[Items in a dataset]
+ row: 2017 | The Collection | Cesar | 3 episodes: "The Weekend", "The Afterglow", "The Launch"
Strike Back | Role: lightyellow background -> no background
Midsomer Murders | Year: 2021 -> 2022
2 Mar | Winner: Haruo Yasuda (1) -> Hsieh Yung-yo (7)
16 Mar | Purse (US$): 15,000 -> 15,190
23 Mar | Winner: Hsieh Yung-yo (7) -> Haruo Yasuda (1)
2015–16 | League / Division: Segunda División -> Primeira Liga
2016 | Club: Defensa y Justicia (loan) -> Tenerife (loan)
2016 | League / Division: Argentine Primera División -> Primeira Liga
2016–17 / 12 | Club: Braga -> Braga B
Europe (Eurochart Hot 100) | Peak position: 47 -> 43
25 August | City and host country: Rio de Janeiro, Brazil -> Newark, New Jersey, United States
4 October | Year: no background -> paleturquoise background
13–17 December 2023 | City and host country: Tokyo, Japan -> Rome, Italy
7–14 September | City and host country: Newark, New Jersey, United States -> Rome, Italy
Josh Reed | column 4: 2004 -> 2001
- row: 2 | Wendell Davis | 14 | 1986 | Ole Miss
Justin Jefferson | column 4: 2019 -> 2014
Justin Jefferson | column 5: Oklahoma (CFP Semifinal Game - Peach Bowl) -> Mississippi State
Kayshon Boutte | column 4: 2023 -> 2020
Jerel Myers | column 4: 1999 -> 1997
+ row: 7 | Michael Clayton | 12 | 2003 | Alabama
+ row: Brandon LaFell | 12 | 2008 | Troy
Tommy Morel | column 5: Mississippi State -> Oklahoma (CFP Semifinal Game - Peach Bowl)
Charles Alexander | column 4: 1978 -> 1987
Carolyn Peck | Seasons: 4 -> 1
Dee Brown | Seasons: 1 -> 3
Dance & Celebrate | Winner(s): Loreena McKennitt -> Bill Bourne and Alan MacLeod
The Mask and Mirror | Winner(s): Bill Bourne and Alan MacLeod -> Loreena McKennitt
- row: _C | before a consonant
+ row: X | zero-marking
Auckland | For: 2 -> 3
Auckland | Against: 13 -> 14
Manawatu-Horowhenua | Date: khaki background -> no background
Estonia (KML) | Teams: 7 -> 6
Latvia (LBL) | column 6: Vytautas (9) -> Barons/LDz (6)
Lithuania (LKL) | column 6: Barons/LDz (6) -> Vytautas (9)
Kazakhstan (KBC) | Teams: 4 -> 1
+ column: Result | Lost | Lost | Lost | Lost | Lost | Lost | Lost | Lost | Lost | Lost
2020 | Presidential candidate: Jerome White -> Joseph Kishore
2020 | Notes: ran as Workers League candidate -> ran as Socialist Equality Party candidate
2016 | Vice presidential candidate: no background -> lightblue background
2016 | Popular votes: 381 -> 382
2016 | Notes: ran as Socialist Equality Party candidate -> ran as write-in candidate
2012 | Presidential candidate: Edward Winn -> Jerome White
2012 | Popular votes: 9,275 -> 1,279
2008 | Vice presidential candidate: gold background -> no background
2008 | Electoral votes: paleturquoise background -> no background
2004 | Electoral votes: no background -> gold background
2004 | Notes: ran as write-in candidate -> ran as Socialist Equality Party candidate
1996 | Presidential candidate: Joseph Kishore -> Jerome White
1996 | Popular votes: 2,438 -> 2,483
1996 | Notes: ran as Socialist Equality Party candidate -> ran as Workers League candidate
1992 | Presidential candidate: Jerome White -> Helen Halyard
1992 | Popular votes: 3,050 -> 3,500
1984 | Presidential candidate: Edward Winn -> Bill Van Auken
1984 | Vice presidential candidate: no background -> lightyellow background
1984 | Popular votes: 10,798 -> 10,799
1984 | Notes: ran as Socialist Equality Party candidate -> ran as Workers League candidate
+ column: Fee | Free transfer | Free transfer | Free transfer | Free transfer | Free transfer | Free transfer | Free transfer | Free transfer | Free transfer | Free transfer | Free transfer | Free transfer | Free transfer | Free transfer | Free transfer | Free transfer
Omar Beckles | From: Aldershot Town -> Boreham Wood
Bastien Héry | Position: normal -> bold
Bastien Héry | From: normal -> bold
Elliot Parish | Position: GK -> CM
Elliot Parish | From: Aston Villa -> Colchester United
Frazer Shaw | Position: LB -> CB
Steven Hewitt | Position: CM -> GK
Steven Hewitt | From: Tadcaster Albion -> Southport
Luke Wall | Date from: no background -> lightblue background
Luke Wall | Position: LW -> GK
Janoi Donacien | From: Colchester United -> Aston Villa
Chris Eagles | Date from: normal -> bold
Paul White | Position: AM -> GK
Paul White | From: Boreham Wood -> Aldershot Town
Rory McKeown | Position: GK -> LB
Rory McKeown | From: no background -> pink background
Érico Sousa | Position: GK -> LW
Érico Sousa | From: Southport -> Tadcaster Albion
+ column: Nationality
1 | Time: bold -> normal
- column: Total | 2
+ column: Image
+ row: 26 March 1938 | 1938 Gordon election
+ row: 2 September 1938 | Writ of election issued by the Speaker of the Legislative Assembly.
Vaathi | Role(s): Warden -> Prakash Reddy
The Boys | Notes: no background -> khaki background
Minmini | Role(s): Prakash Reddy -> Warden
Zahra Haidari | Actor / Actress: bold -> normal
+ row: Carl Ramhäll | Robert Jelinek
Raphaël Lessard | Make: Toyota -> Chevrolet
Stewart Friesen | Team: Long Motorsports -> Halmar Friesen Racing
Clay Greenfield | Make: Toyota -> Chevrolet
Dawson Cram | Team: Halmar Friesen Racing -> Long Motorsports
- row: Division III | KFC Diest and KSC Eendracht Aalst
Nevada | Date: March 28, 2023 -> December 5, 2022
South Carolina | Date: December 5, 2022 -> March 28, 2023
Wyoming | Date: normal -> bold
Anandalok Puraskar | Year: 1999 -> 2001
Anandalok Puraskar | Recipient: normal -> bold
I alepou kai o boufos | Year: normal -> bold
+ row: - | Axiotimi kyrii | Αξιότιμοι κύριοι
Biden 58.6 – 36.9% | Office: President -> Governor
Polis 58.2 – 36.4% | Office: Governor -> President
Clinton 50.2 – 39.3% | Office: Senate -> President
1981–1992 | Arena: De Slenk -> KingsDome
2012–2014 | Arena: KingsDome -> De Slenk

** THE EXERCISE **
Can you format every item above as a JSON list of strings, one string per line, leaving out blank lines?

** CORRECT RESULT **
[
  "+ row: 2017 | The Collection | Cesar | 3 episodes: \"The Weekend\", \"The Afterglow\", \"The Launch\"",
  "Strike Back | Role: lightyellow background -> no background",
  "Midsomer Murders | Year: 2021 -> 2022",
  "2 Mar | Winner: Haruo Yasuda (1) -> Hsieh Yung-yo (7)",
  "16 Mar | Purse (US$): 15,000 -> 15,190",
  "23 Mar | Winner: Hsieh Yung-yo (7) -> Haruo Yasuda (1)",
  "2015–16 | League / Division: Segunda División -> Primeira Liga",
  "2016 | Club: Defensa y Justicia (loan) -> Tenerife (loan)",
  "2016 | League / Division: Argentine Primera División -> Primeira Liga",
  "2016–17 / 12 | Club: Braga -> Braga B",
  "Europe (Eurochart Hot 100) | Peak position: 47 -> 43",
  "25 August | City and host country: Rio de Janeiro, Brazil -> Newark, New Jersey, United States",
  "4 October | Year: no background -> paleturquoise background",
  "13–17 December 2023 | City and host country: Tokyo, Japan -> Rome, Italy",
  "7–14 September | City and host country: Newark, New Jersey, United States -> Rome, Italy",
  "Josh Reed | column 4: 2004 -> 2001",
  "- row: 2 | Wendell Davis | 14 | 1986 | Ole Miss",
  "Justin Jefferson | column 4: 2019 -> 2014",
  "Justin Jefferson | column 5: Oklahoma (CFP Semifinal Game - Peach Bowl) -> Mississippi State",
  "Kayshon Boutte | column 4: 2023 -> 2020",
  "Jerel Myers | column 4: 1999 -> 1997",
  "+ row: 7 | Michael Clayton | 12 | 2003 | Alabama",
  "+ row: Brandon LaFell | 12 | 2008 | Troy",
  "Tommy Morel | column 5: Mississippi State -> Oklahoma (CFP Semifinal Game - Peach Bowl)",
  "Charles Alexander | column 4: 1978 -> 1987",
  "Carolyn Peck | Seasons: 4 -> 1",
  "Dee Brown | Seasons: 1 -> 3",
  "Dance & Celebrate | Winner(s): Loreena McKennitt -> Bill Bourne and Alan MacLeod",
  "The Mask and Mirror | Winner(s): Bill Bourne and Alan MacLeod -> Loreena McKennitt",
  "- row: _C | before a consonant",
  "+ row: X | zero-marking",
  "Auckland | For: 2 -> 3",
  "Auckland | Against: 13 -> 14",
  "Manawatu-Horowhenua | Date: khaki background -> no background",
  "Estonia (KML) | Teams: 7 -> 6",
  "Latvia (LBL) | column 6: Vytautas (9) -> Barons/LDz (6)",
  "Lithuania (LKL) | column 6: Barons/LDz (6) -> Vytautas (9)",
  "Kazakhstan (KBC) | Teams: 4 -> 1",
  "+ column: Result | Lost | Lost | Lost | Lost | Lost | Lost | Lost | Lost | Lost | Lost",
  "2020 | Presidential candidate: Jerome White -> Joseph Kishore",
  "2020 | Notes: ran as Workers League candidate -> ran as Socialist Equality Party candidate",
  "2016 | Vice presidential candidate: no background -> lightblue background",
  "2016 | Popular votes: 381 -> 382",
  "2016 | Notes: ran as Socialist Equality Party candidate -> ran as write-in candidate",
  "2012 | Presidential candidate: Edward Winn -> Jerome White",
  "2012 | Popular votes: 9,275 -> 1,279",
  "2008 | Vice presidential candidate: gold background -> no background",
  "2008 | Electoral votes: paleturquoise background -> no background",
  "2004 | Electoral votes: no background -> gold background",
  "2004 | Notes: ran as write-in candidate -> ran as Socialist Equality Party candidate",
  "1996 | Presidential candidate: Joseph Kishore -> Jerome White",
  "1996 | Popular votes: 2,438 -> 2,483",
  "1996 | Notes: ran as Socialist Equality Party candidate -> ran as Workers League candidate",
  "1992 | Presidential candidate: Jerome White -> Helen Halyard",
  "1992 | Popular votes: 3,050 -> 3,500",
  "1984 | Presidential candidate: Edward Winn -> Bill Van Auken",
  "1984 | Vice presidential candidate: no background -> lightyellow background",
  "1984 | Popular votes: 10,798 -> 10,799",
  "1984 | Notes: ran as Socialist Equality Party candidate -> ran as Workers League candidate",
  "+ column: Fee | Free transfer | Free transfer | Free transfer | Free transfer | Free transfer | Free transfer | Free transfer | Free transfer | Free transfer | Free transfer | Free transfer | Free transfer | Free transfer | Free transfer | Free transfer | Free transfer",
  "Omar Beckles | From: Aldershot Town -> Boreham Wood",
  "Bastien Héry | Position: normal -> bold",
  "Bastien Héry | From: normal -> bold",
  "Elliot Parish | Position: GK -> CM",
  "Elliot Parish | From: Aston Villa -> Colchester United",
  "Frazer Shaw | Position: LB -> CB",
  "Steven Hewitt | Position: CM -> GK",
  "Steven Hewitt | From: Tadcaster Albion -> Southport",
  "Luke Wall | Date from: no background -> lightblue background",
  "Luke Wall | Position: LW -> GK",
  "Janoi Donacien | From: Colchester United -> Aston Villa",
  "Chris Eagles | Date from: normal -> bold",
  "Paul White | Position: AM -> GK",
  "Paul White | From: Boreham Wood -> Aldershot Town",
  "Rory McKeown | Position: GK -> LB",
  "Rory McKeown | From: no background -> pink background",
  "Érico Sousa | Position: GK -> LW",
  "Érico Sousa | From: Southport -> Tadcaster Albion",
  "+ column: Nationality",
  "1 | Time: bold -> normal",
  "- column: Total | 2",
  "+ column: Image",
  "+ row: 26 March 1938 | 1938 Gordon election",
  "+ row: 2 September 1938 | Writ of election issued by the Speaker of the Legislative Assembly.",
  "Vaathi | Role(s): Warden -> Prakash Reddy",
  "The Boys | Notes: no background -> khaki background",
  "Minmini | Role(s): Prakash Reddy -> Warden",
  "Zahra Haidari | Actor / Actress: bold -> normal",
  "+ row: Carl Ramhäll | Robert Jelinek",
  "Raphaël Lessard | Make: Toyota -> Chevrolet",
  "Stewart Friesen | Team: Long Motorsports -> Halmar Friesen Racing",
  "Clay Greenfield | Make: Toyota -> Chevrolet",
  "Dawson Cram | Team: Halmar Friesen Racing -> Long Motorsports",
  "- row: Division III | KFC Diest and KSC Eendracht Aalst",
  "Nevada | Date: March 28, 2023 -> December 5, 2022",
  "South Carolina | Date: December 5, 2022 -> March 28, 2023",
  "Wyoming | Date: normal -> bold",
  "Anandalok Puraskar | Year: 1999 -> 2001",
  "Anandalok Puraskar | Recipient: normal -> bold",
  "I alepou kai o boufos | Year: normal -> bold",
  "+ row: - | Axiotimi kyrii | Αξιότιμοι κύριοι",
  "Biden 58.6 – 36.9% | Office: President -> Governor",
  "Polis 58.2 – 36.4% | Office: Governor -> President",
  "Clinton 50.2 – 39.3% | Office: Senate -> President",
  "1981–1992 | Arena: De Slenk -> KingsDome",
  "2012–2014 | Arena: KingsDome -> De Slenk"
]